Another aspect that I found intriguing is how the authors highlight that not all individuals react similarly to boredom, nor do they possess the same strategies and capacities to cope with it. Furthermore, even the same person may not react similarly in different circumstances of boredom. This emphasizes the importance of understanding the sociocultural and individual context to comprehend one’s values and ideas regarding boredom. The authors emphasize that individuals’ responses to boredom are influenced by many factors, including their cultural background, personal experiences, and individual characteristics. Cultural norms and values play a significant role in shaping how boredom is perceived and managed. For example, in some cultures, boredom may be viewed as an opportunity for introspection and self-reflection, while in others, it may be associated with laziness or a lack of productivity (Ng et al., 2015).

Boredom Is in Your Mind: A Shared Psychological-Philosophical Approach offers ideas for preventing and managing boredom, such as practicing mindfulness, seeking meaningful activities, and fostering creativity and curiosity. Despite being unable to unify boredom criteria, several facets were observed. Some experts described it as a feeling of restlessness or lack of interest in tasks or activities, while others saw it as an underlying emotion that manifests in different ways. The relationship between boredom and creativity was also discussed, and how creativity can sometimes arise from the lack of external stimuli.

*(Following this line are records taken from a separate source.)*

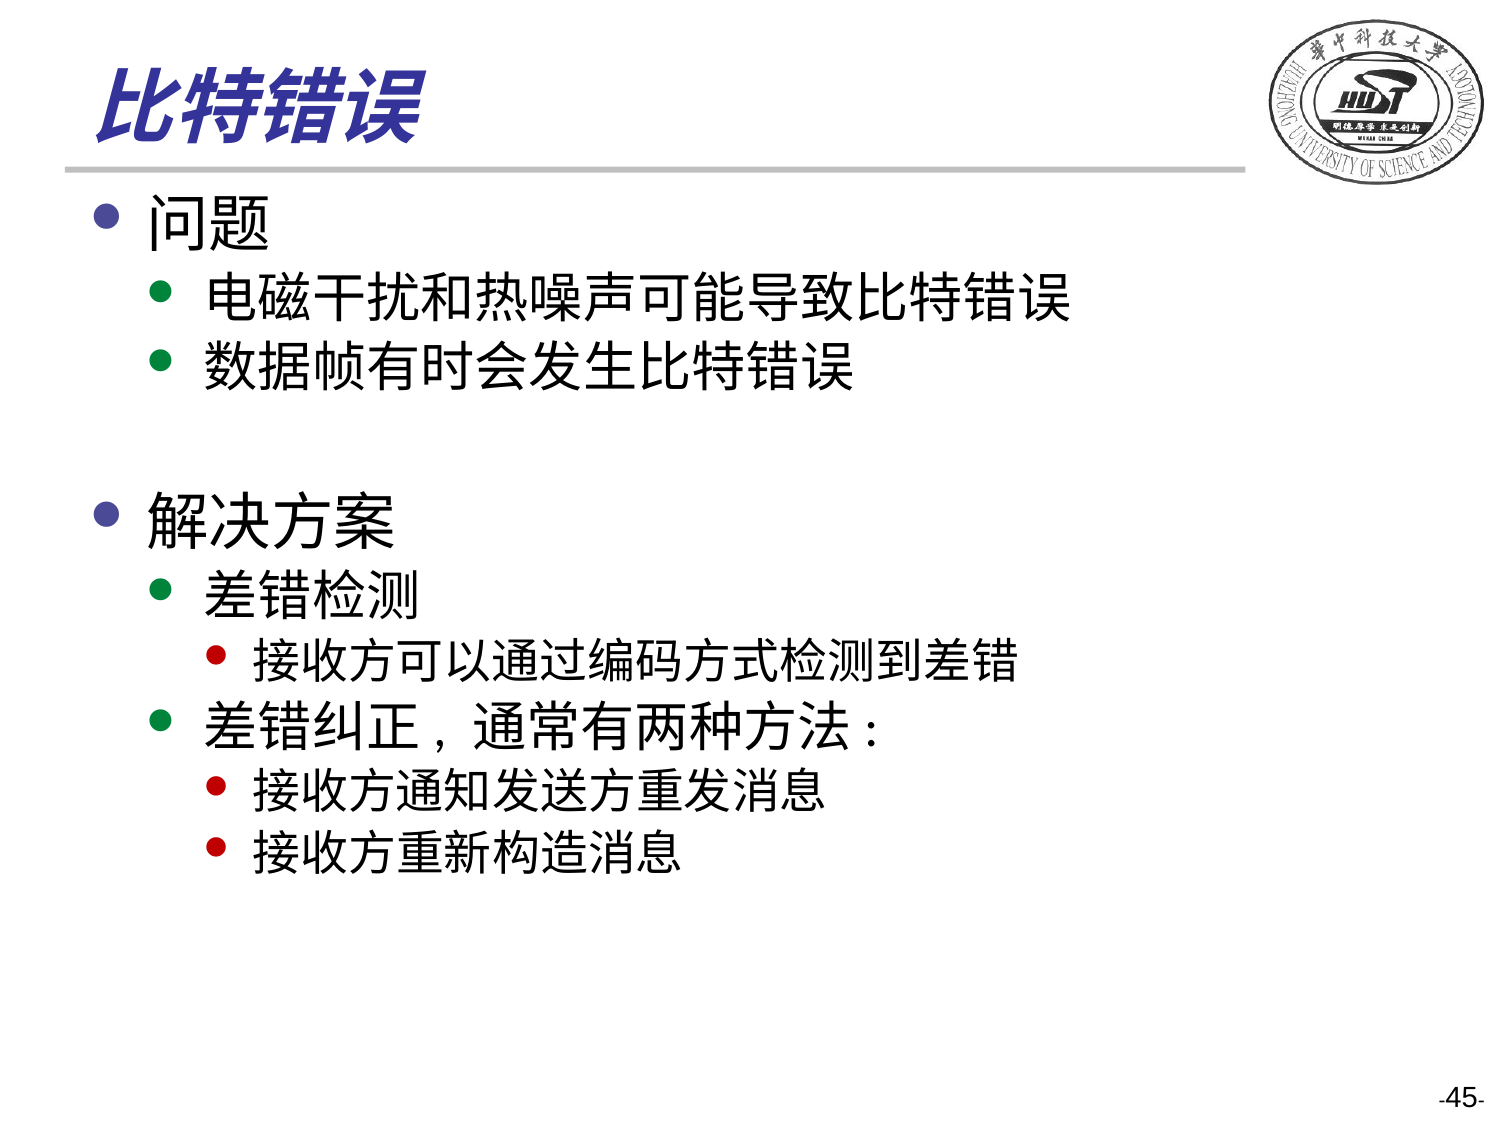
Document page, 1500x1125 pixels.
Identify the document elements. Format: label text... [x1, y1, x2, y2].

list 问题 电磁干扰和热噪声可能导致比特错误 数据帧有时会发生比特错误 解决方案 差错检测 接收方可以通过编码方式检测到差错 差错纠正, 通常有两种方法: 接收方通知发送方重发消息 接收方重新构造消息 [75, 184, 1425, 1059]
picture [1257, 18, 1489, 185]
title 比特错误 [76, 42, 1315, 160]
slide_number -45- [1149, 1070, 1500, 1125]
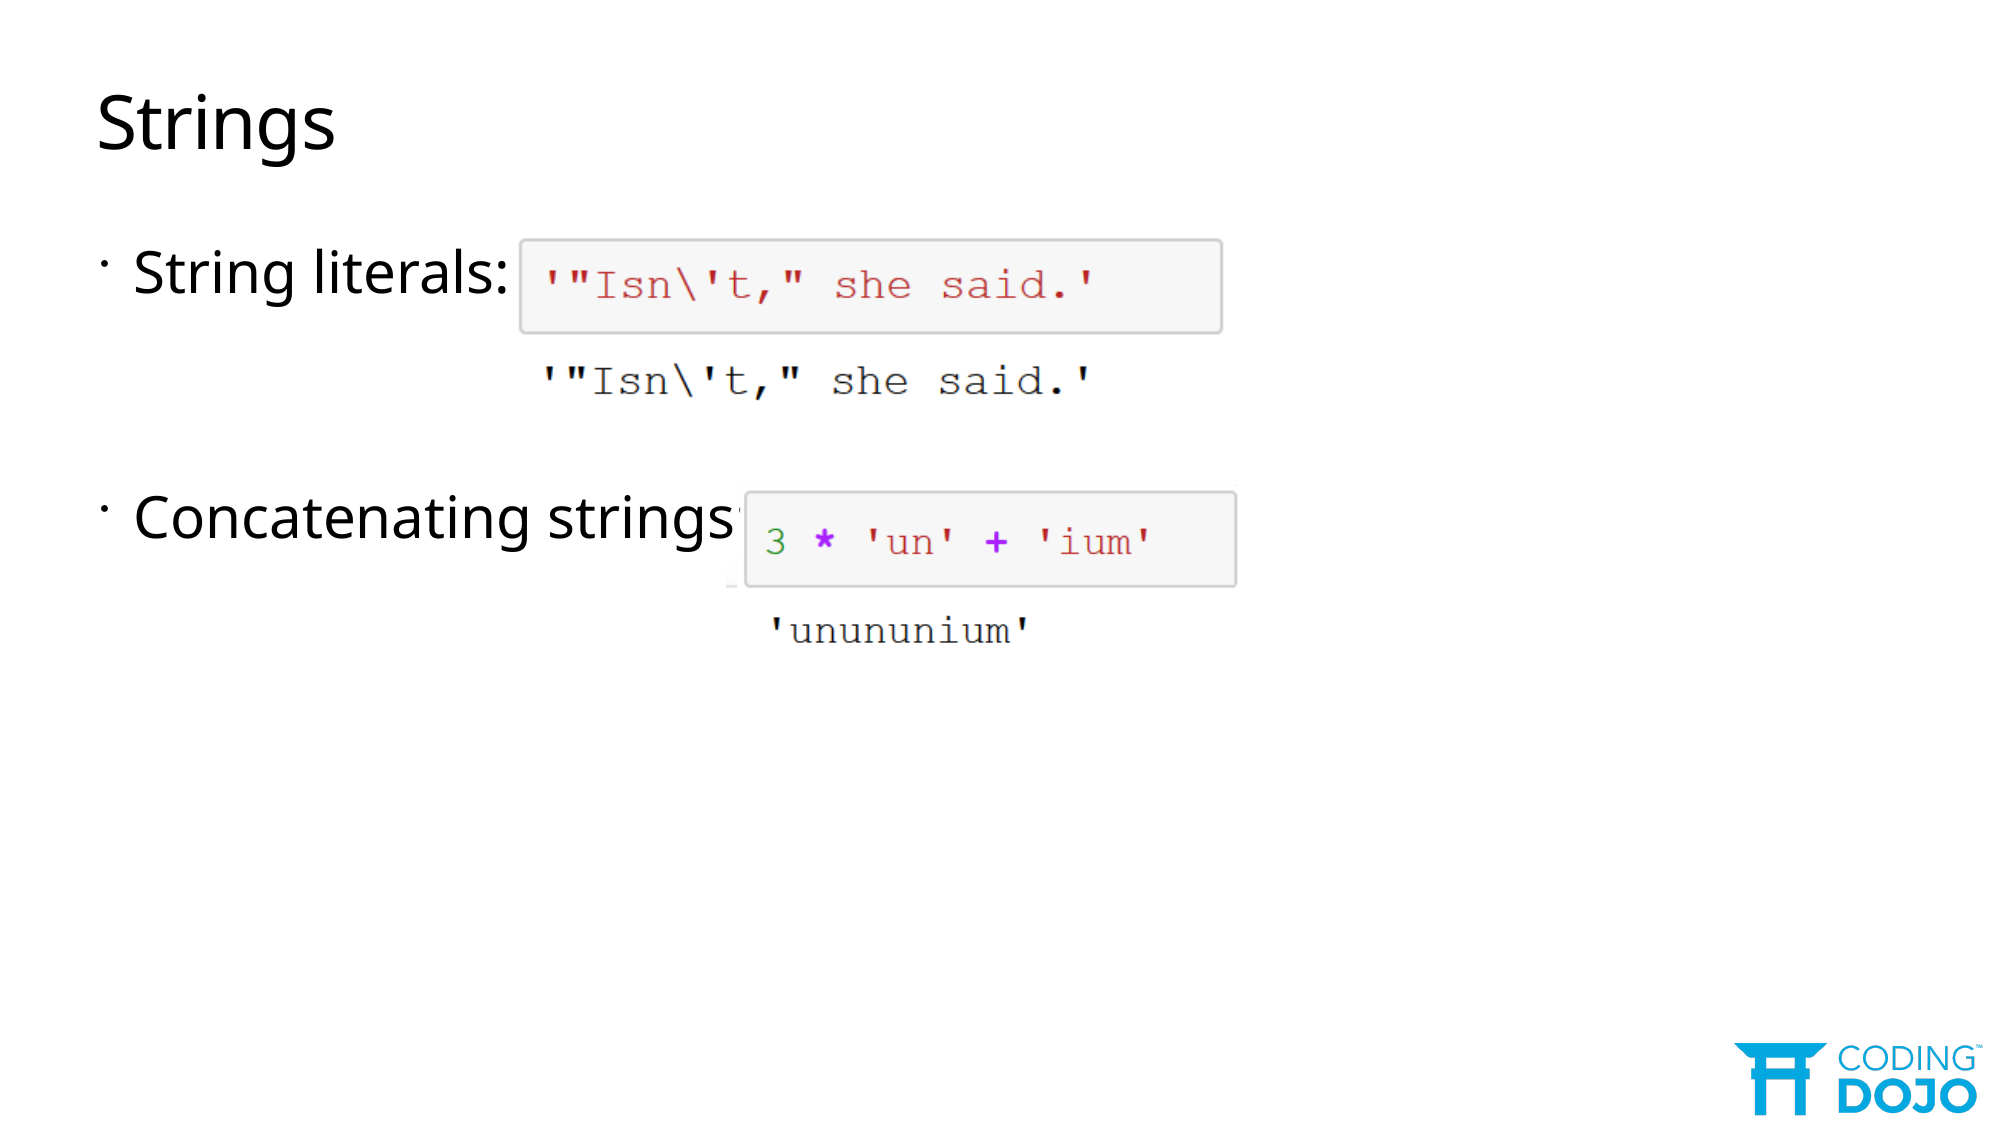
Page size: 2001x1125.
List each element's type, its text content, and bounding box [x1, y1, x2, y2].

list String literals: Concatenating strings: [95, 235, 1519, 874]
picture [510, 231, 1228, 418]
picture [726, 481, 1253, 672]
title Strings [96, 75, 1904, 166]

Furthermore, this book delves into the evolutionary function of boredom. It suggests that boredom could have evolved as a signalling that an individual needs to find new sources of stimulation or activities to stay alert and active. Finally, the book also describes the relationship between boredom and modern technology and how the constant stimulation provided by smartphones and other electronic devices may affect our ability to tolerate boredom. It is mentioned how technology can provide a temporary distraction from boredom. Still, it can also contribute to a greater sense of detachment and lack of human connection, an aspect of high interest that should favour the design of new research studies that provide more information on this phenomenon.

In conclusion, boredom is a common human experience that can be positive and negative. Although often considered uncomfortable, it can also be an opportunity for reflection, creativity, and personal growth. This book is a compilation of relevant research on exploring boredom from a multidimensional perspective. Undoubtedly, it is an exciting contribution that incites us to analysis, reflection, debate, and research on the subject. These aspects make this book an unavoidable reference not only for university professors and researchers but also for anyone interested in a phenomenon that we have all experienced at some point… boredom.



Csíkszentmihályi, M., Abuhamdeh, S., and Nakamura, J. (2005). Flow. Handbook of Competence and Motivation. Springer.

Granic, I., Lobel, A., and Engels, R. C. M. E. (2014). The Benefits of Playing Video Games. American Psychologist, 69(1), 66–78.

Ng, A., Liu, Y., Chen, J., and Eastwood, J. D. (2015). Culture and State Boredom: A Comparison Between European Canadians and Chinese. Personality and Individual Differences, 75, 1318.

Ryan, R. M., Rigby, C. S., and Przybylski, A. (2006). The Motivational Pull of Video Games: A Self-Determination Theory Approach. Motivation and Emotion, 30, 344–360.